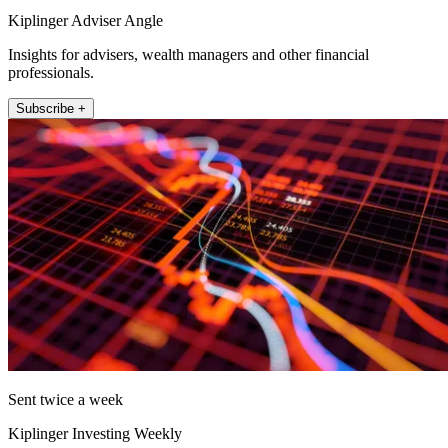
Kiplinger Adviser Angle
Insights for advisers, wealth managers and other financial
professionals.
Subscribe +
Sent twice a week
Kiplinger Investing Weekly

### Job
Except for the pictures, copy every line of the records above exactly.

### Output of the task
Kiplinger Adviser Angle
Insights for advisers, wealth managers and other financial
professionals.
Subscribe +
Sent twice a week
Kiplinger Investing Weekly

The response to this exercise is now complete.